Daniil Medvedev returned to competition in Madrid on Wednesday with a blunt memory still attached to his name: the 6-0, 6-0 loss to Matteo Berrettini in Monte Carlo that ended his run on April 8. Speaking at Media Day for the Mutua Madrid Open 2026, Medvedev said the result meant something had gone badly wrong and that a double bagel hurt because of the humiliation.
"When you lose 6-0 and 6-0… clearly something went wrong," he said, adding that at this level "you can't lose like that" and that the day in Monte Carlo was not right. Medvedev had not competed since April 8 before his return in Madrid, and he said it took him a whole week to get back into rhythm and understand what he needed to do after the defeat. The gap before his next tournament, he said, gave him time to train calmly.
Medvedev, who is ranked No. 10, said his relationship with clay remains normal and that he can play on the surface, even if it has never been a particularly friendly one for him. He described clay as a surface full of unpredictable factors, likening it to playing FIFA because so much can happen that is outside a player's control. "For example, bad bounces on clay," he said. "You can do everything right and still miss a shot, that's frustrating for the player."

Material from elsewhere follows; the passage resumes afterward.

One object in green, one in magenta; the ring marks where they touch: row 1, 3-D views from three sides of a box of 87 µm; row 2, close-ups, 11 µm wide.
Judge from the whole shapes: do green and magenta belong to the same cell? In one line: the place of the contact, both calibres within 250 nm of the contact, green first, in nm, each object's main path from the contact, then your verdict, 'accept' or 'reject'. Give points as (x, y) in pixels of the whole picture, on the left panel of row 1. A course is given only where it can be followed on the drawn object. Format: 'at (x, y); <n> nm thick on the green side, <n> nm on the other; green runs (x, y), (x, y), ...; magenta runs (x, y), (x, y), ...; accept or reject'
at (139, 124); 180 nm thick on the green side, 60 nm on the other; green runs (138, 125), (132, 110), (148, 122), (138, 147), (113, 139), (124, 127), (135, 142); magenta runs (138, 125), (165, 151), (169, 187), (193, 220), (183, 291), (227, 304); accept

That is why, Medvedev said, he prefers to go for definitive shots on clay, accepting the risk rather than waiting for the surface to decide the point. The contrast between his words and the scoreboard in Monte Carlo was the sharpest part of his return to the public eye: a player known for control describing a surface that often strips it away. He said he is playing better now, but Madrid will offer the first real test of whether the time off and the training block have done enough.

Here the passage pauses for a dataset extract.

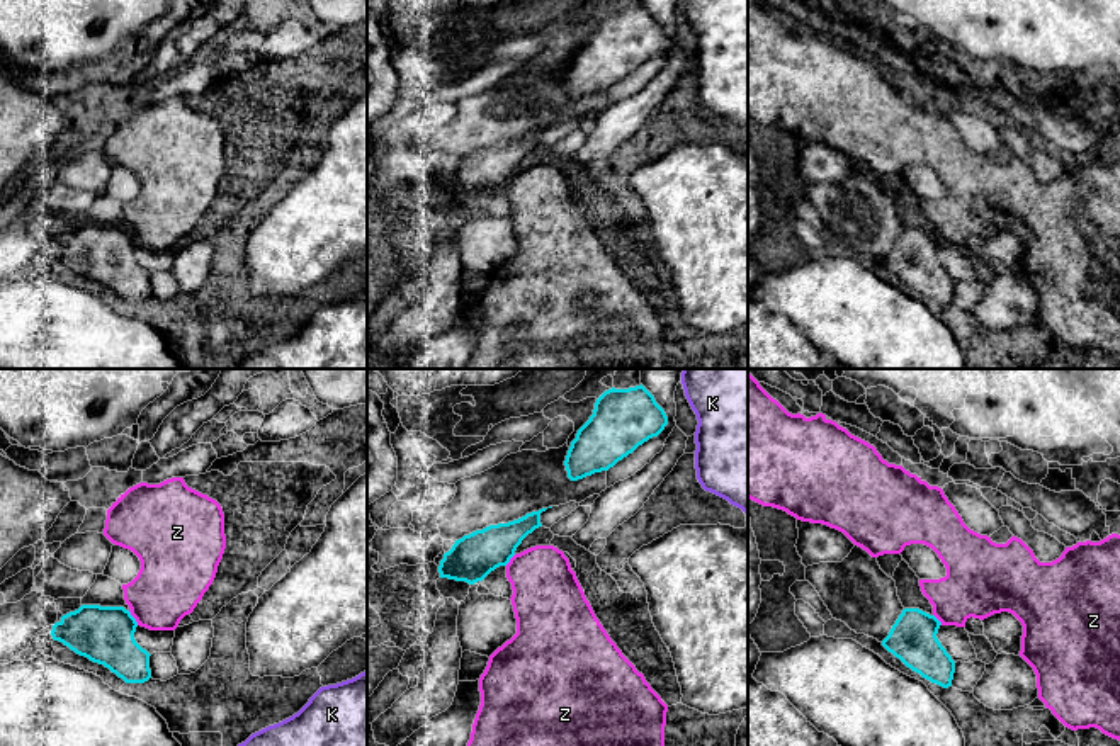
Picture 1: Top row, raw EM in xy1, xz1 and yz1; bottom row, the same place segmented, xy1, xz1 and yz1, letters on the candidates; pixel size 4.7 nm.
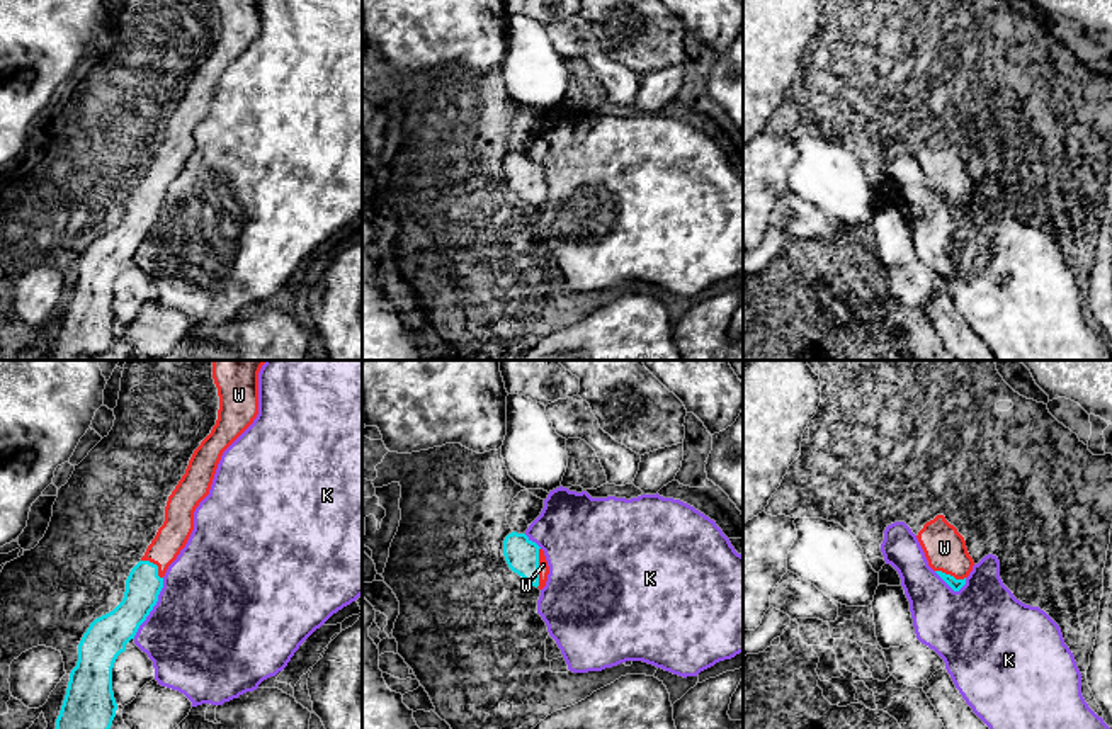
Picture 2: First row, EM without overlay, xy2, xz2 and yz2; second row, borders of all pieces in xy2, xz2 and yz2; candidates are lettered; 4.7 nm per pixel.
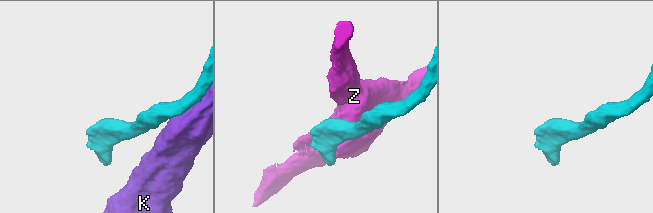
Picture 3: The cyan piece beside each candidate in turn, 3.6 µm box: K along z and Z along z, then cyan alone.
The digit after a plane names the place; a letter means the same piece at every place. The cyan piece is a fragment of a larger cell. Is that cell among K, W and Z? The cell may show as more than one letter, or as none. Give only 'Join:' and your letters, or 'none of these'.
Join: W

Medvedev was scheduled to face the winner of Quinn versus Marozsan in the second round in Madrid, a draw that gives him a chance to turn the page after a loss that still clearly lingers. The tennis world had not seen him compete since April 8, and his first answers in Madrid suggested that the memory of that day still carries weight. What comes next will show whether the reset he described in Madrid is enough to make the clay season feel less like a trap and more like a chance.